Telecom equipment maker Alcatel-Lucent reportedly plans to reduce its staff by 10,000 as part of a cost-cutting drive to save €1 billion (A$1.4 billion) by 2015.
The group, which employs 72,000 staff worldwide, will axe 15,000 posts but create 5000 new jobs, the Les Echos and Le Figaro newspapers reported.
The company intends to cut 900 net posts in France, or roughly 10 percent of the domestic workforce, as well as closing sites at Rennes and Toulouse, and selling plants at Eu and Ormes.
The cuts will reportedly hit all regions, with 4100 planned in Europe, the Middle East and Africa, 3800 in Asia, and 2100 in the Americas.
A spokeswoman for Alcatel-Lucent declined to comment.
The cuts are part of an effort by Michel Combes, who took the helm of Alcatel-Lucent in April, to streamline the company to focus on fewer products so as to reverse losses.

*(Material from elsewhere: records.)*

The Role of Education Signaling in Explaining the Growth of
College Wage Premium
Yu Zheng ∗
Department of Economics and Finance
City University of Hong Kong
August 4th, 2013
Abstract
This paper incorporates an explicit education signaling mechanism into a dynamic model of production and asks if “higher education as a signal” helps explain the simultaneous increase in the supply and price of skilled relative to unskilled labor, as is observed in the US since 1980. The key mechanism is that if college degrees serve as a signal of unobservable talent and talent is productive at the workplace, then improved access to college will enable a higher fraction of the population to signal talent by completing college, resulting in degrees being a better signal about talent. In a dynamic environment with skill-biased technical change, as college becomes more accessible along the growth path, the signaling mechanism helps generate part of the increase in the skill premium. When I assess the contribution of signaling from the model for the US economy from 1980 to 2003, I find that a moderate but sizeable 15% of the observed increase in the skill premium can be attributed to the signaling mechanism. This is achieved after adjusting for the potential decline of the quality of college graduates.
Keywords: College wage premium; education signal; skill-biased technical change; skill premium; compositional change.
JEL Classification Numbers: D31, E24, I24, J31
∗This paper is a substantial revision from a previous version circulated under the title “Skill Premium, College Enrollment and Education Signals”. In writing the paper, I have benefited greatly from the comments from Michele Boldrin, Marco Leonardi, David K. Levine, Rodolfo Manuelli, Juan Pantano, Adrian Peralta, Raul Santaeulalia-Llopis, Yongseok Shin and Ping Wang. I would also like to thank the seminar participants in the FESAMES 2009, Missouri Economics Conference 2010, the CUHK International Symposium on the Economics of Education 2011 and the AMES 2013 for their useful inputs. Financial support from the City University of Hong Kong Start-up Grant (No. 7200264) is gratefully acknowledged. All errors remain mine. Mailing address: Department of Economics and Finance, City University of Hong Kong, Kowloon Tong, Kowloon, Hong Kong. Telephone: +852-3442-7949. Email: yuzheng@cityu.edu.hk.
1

The group, which competes with larger rivals Ericsson, Huawei and Nokia, has posted five straight quarters of net losses.
Last year it swung to a net loss of €1.2 billion - the biggest since 2008 - largely because of a writedown on its mobile unit and restructuring costs from an earlier plan to lay off 5000 workers.
Combes, who used to run telecom giant Vodafone's European businesses, is the third CEO to try to right Alcatel. He said in June when announcing his turnaround plan, which also calls for €1 billion of unspecified asset sales by 2015, that the group needed to bring its cost structure in line with peers.
The layoff plan is the latest in a series at Alcatel-Lucent. In autumn 2012, it announced moves to trim 5000 workers from its base of 76,000 at the time, with the heaviest burden falling in France.